Il tribunale ha accolto anche la proposta di patteggiamento per Manlio Nicastri che risponde degli stessi reati del padre e che ha patteggiato una condanna a due anni. Davanti ai giudici pendevano anche le posizioni di Paolo Arata, ritenuto socio occulto di Nicastri ed ex deputato di Forza Italia, adesso consulente della Lega, del figlio Francesco, del dirigente regionale Alberto Tinnirello accusato di corruzione e dell’imprenditore milanese Antonello Barbieri indagato per autoriciclaggio e intestazione fittizia. Un secondo funzionario regionale Giacomo Causarano, pure lui imputato di corruzione, ha scelto invece  il rito abbreviato. Essendosi pronunciato sul patteggiamento dei due Nicastri, il collegio si è astenuto e il procedimento che coinvolge gli altri imputati sarà incardinato davanti a una nuova sezione del tribunale di Palermo.
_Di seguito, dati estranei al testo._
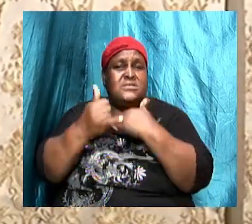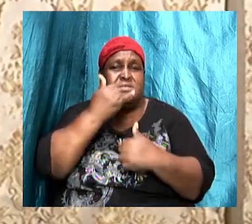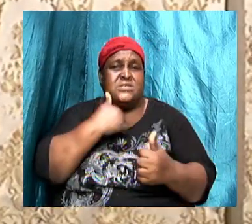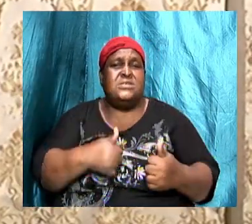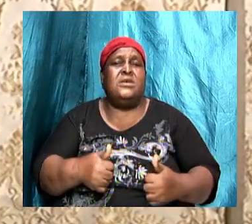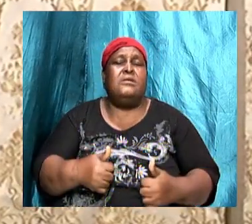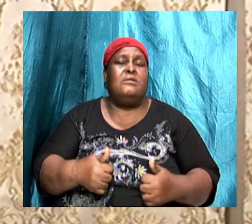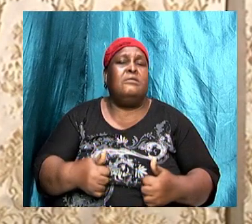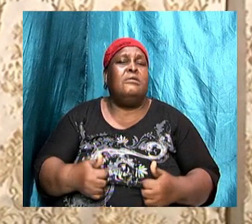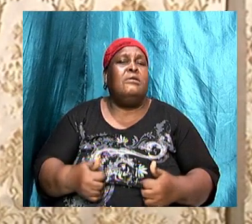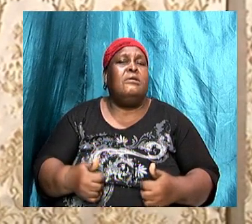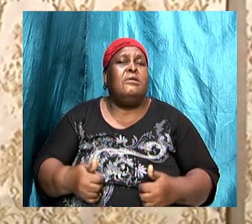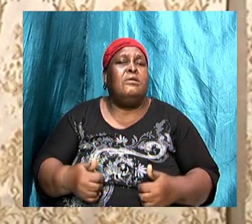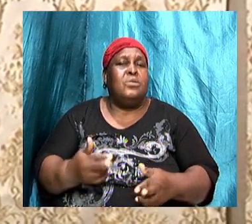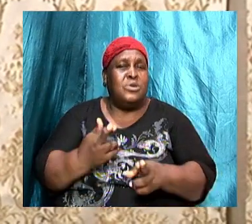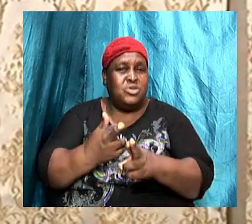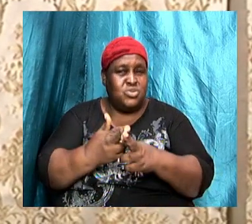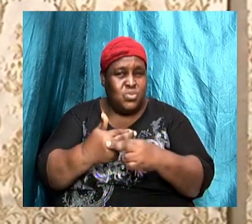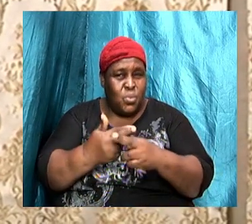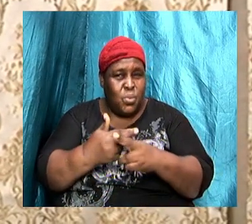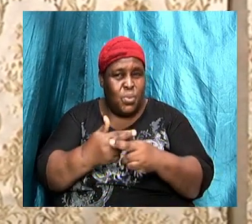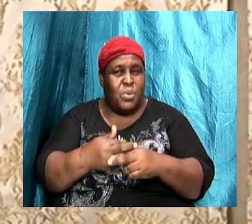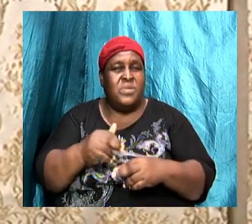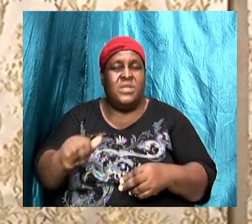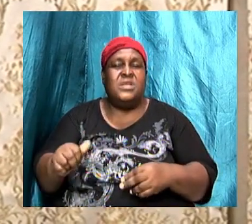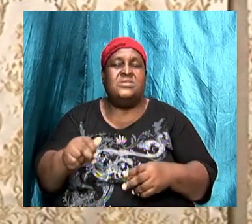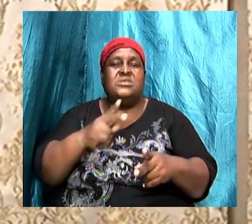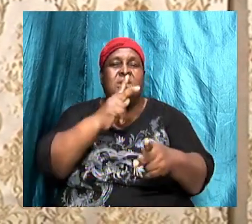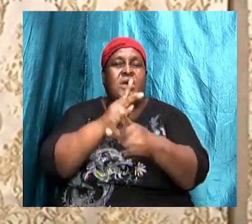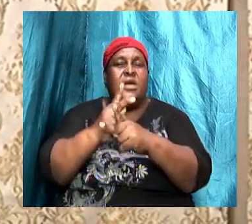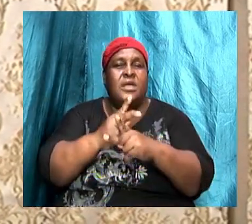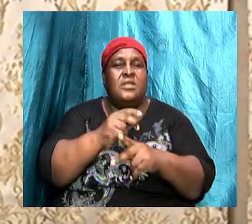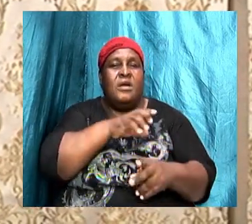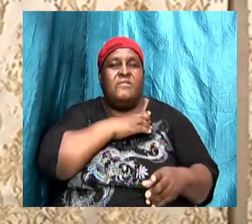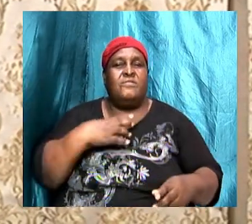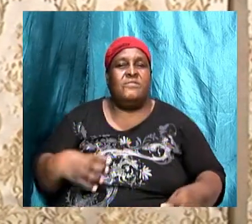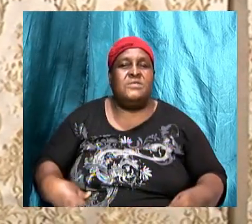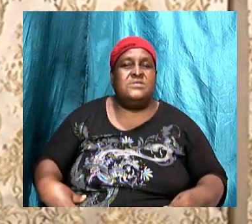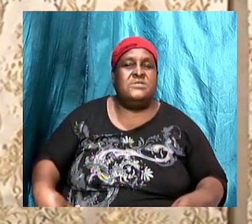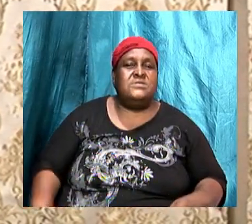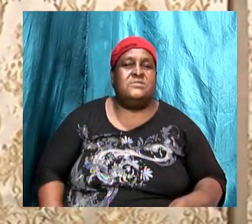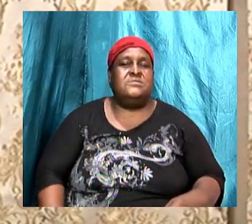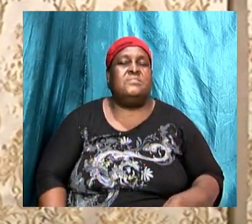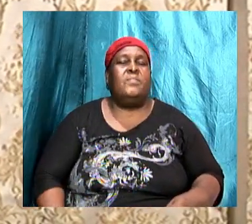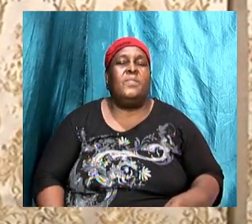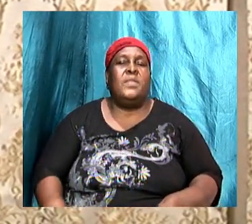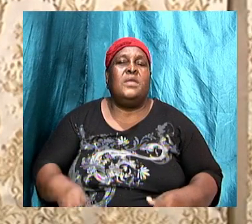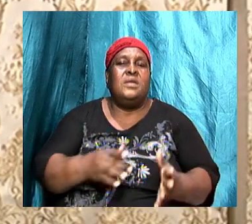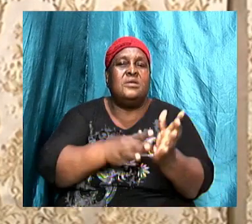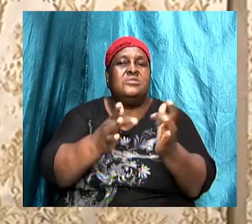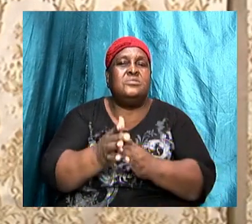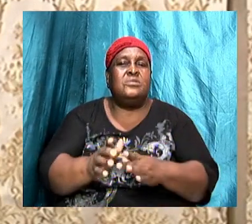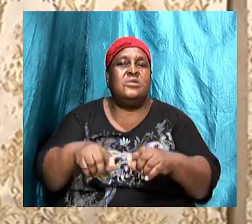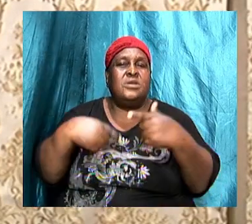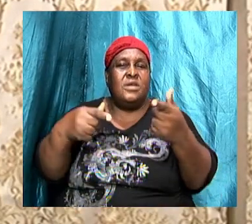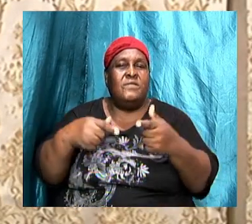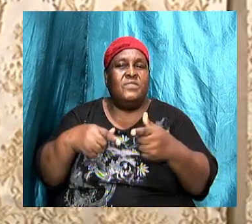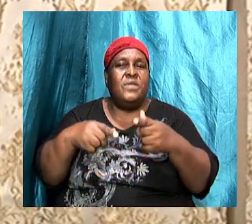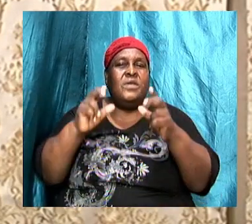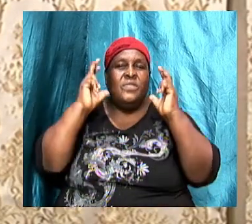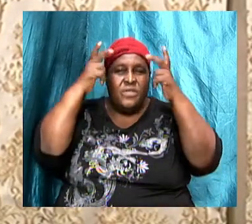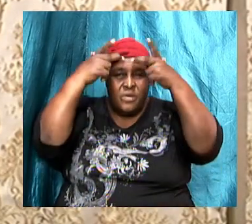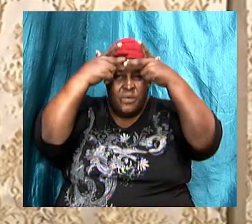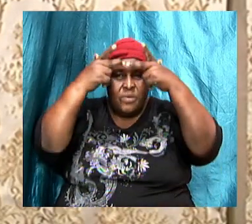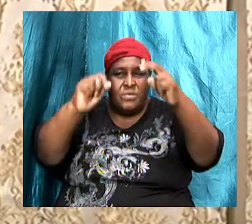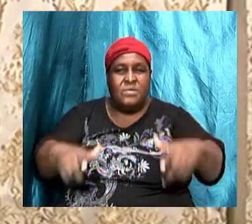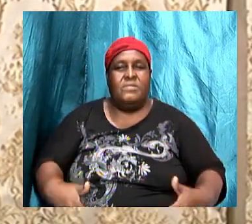is the kind of Christian that Jesus is going to give that crown of life happily to when the day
Vito Nicastri, condannato nei mesi scorsi a 9 anni per concorso esterno in associazione mafiosa e ritenuto tra i finanziatori della latitanza del capomafia Matteo Messina Denaro, ha fatto una fortuna con le energie alternative. E’ tornato in cella ad aprile insieme, tra gli altri, ad Arata. Da giugno ha cominciato a parlare con i pm svelando i nomi dei protagonisti dell’ennesimo caso di corruzione nella burocrazia regionale siciliana. Una tranche dell’inchiesta della Dda di Palermo è stata trasmessa a Roma e riguarda una presunta mazzetta che l’ex consulente della Lega avrebbe pagato all’ex sottosegretario alle Infrastrutture Armando Siri.